Dr Waterhouse: I think the first aspect is the education piece. I think that everybody understands that biomarker testing is important. That message is being sold universally now. I think that people overestimate their own personal testing rates, and I think institutions overestimate their testing rates. I have heard academic centers say, well, at our center. We do it much better than it is done in the community. Well, I don't believe that's true. I've worked at some of these centers. or least a couple of them, and I don't know that that's necessarily true. I think that some places are better than others. But there's clearly a problem with getting comprehensive testing.
Another important part was simply making it easier for the physician. Physicians are challenged to get everything done during a patient encounter. By creating a written template that they could use in the EHR, we built in a reminder for them, that make sure you get the MRI of the brain. Make sure you do the biomarker testing and other aspects of the care that need to be done to appropriately stage and plan for a patient’s treatment. And by creating an order set we made it much easier for them to order the testing needed, whereas before they would have to enter each order individually, and there was a lot of opportunity there to forget or to omit an order. So I think those were pretty simple things to do, but had a significant impact.
Looking ahead, what impact do you hope the success of the project will have on increasing biomarker testing rates in practices across the country?
Dr Waterhouse: Well, I think going forward, we showed that you can improve the testing rate. That doesn’t mean that we necessarily improved the care. We still need to make sure that the doctors are interpreting the testing correctly, and that the appropriate therapy is given to the patients. And then, taking that a step further, we need to confirm that, in fact, through getting the appropriate targeted therapy, or whatever is the best care that that’s leading to better outcomes. There have been a lot of studies looking at targeted therapies versus standard of care and showing that you can obtain better outcomes. But we'd like to take it a step further and show that this can be scaled. Lung cancer is not the only disease where biomarker testing is important. It may be the one that everybody calls out because there are so many actionable biomarkers. But there are biomarkers from many other diseases. And so internally, we hope to be able to scale this type of methodology to other disease states. And we’re currently in the process of sharing our best practices with other physician groups within the US Oncology and Sarah Cannon networks. Part 3 of the MYLUNG initiative is interventional to improve testing. Some of our methodologies are being used in a pilot project within part 3 of MYLUNG to see if this will scale across other practices. Our methodologies have been shared in multiple venues across The US Oncology Network to allow them the opportunity to take advantage of some fairly simple interventions to see if they can improve their testing rates as well. We think that this is not something that’s unique to US Oncology. We did it inside The US Oncology Network, because we’re affiliated with that network. But the types of interventions that we did can cross other EHRs and can cross other institutions, whether it be a community practice or an academic center. The methodology can be scaled rather easily. And so I think that I’d like to see us go to other disease states, I’d like to see us show that we can use this kind of methodology to scale to other practices. And so those are some of the important next steps going forward.

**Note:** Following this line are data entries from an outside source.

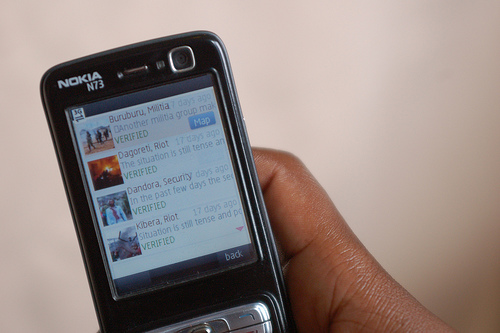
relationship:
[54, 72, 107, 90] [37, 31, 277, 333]
nokia written on cell phone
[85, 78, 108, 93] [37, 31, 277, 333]
n73 written on cell phone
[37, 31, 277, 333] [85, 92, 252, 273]
cell phone has a screen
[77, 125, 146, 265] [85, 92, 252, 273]
pictures are on screen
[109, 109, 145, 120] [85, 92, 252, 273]
buruburu written on screen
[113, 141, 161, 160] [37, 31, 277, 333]
dagoreti written on cell phone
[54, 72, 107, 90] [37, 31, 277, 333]
nokia n73 written on cell phone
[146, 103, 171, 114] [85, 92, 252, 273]
militia written on screen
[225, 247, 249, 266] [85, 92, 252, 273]
word written on screen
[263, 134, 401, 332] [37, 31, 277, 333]
person holding cell phone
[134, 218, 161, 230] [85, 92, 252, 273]
kibera written on screen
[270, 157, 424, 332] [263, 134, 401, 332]
hand of a person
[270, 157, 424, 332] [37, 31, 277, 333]
hand holding cell phone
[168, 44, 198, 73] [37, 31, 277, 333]
camera part of cell phone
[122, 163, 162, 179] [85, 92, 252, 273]
word written on screen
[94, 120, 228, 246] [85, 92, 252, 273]
news feed on screen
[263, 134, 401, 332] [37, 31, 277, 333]
person carrying cell phone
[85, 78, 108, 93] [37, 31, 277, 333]
n73 in on top of cell phone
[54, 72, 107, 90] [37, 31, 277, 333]
nokia on top of cell phone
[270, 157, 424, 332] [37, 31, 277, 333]
hand picking cell phone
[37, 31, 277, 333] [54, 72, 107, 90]
cell phone made by nokia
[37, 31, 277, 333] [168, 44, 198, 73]
cell phone contains a camera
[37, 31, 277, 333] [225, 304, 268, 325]
cell phone has a button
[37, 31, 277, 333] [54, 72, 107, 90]
cell phone produced by nokia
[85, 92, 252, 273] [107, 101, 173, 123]
screen contains name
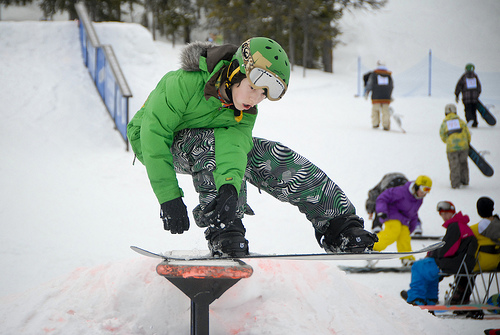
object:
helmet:
[228, 37, 294, 101]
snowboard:
[126, 238, 450, 266]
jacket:
[437, 114, 472, 154]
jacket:
[368, 184, 424, 232]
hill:
[0, 21, 184, 261]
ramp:
[71, 0, 132, 148]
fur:
[181, 42, 202, 72]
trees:
[309, 1, 353, 79]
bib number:
[446, 118, 463, 134]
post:
[185, 300, 213, 334]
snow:
[1, 1, 498, 334]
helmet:
[412, 174, 433, 197]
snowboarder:
[121, 35, 381, 255]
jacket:
[119, 56, 264, 203]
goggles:
[237, 39, 287, 101]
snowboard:
[461, 143, 499, 177]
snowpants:
[370, 219, 416, 263]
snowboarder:
[366, 175, 435, 269]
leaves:
[250, 1, 272, 13]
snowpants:
[154, 128, 364, 228]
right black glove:
[157, 194, 193, 235]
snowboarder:
[364, 57, 399, 132]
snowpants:
[371, 101, 395, 132]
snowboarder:
[437, 101, 471, 190]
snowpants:
[446, 148, 472, 189]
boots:
[203, 214, 254, 258]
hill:
[354, 52, 497, 189]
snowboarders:
[454, 63, 483, 129]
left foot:
[318, 211, 379, 254]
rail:
[156, 249, 256, 334]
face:
[236, 77, 264, 111]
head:
[226, 35, 291, 111]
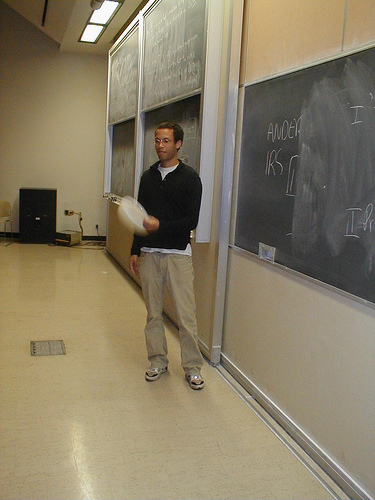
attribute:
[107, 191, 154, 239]
frisbee — white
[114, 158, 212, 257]
sweater — long sleeve, black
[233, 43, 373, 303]
blackboard — wiped, black, green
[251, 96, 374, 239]
chalk writing — white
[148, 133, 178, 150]
glasses — wire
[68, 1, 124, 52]
lights — on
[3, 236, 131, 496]
floor — waxed, tan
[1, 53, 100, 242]
wall — beige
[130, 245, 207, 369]
pants — brown, beige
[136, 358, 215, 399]
shoes — white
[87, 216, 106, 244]
speaker — black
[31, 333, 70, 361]
vent — white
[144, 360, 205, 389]
shoes — tennis shoes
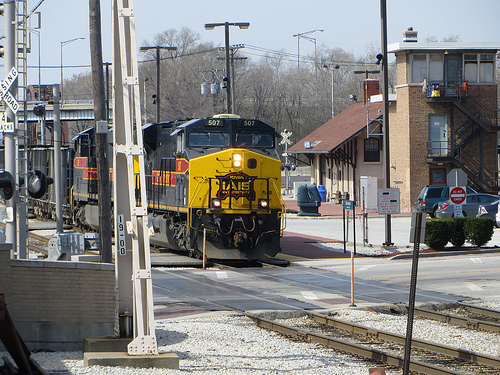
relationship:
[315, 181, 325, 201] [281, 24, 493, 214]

Is there anything else you’d like to add?
Dr Waterhouse: I’d like to encourage other groups to engage themselves in quality improvement. It’s you know, as I said, I’ve been a clinical trialist, my entire career and very active in drug development. But there’s also a great satisfaction in process improvement. And this work is important. It can be published. It can be shared. And it’s not unique to our practice. Many practices have developed better ways of doing things, and you know, I think all of us can feel comfortable about competing on our service, but we should never compete when it comes to best practices, we should be sharing those.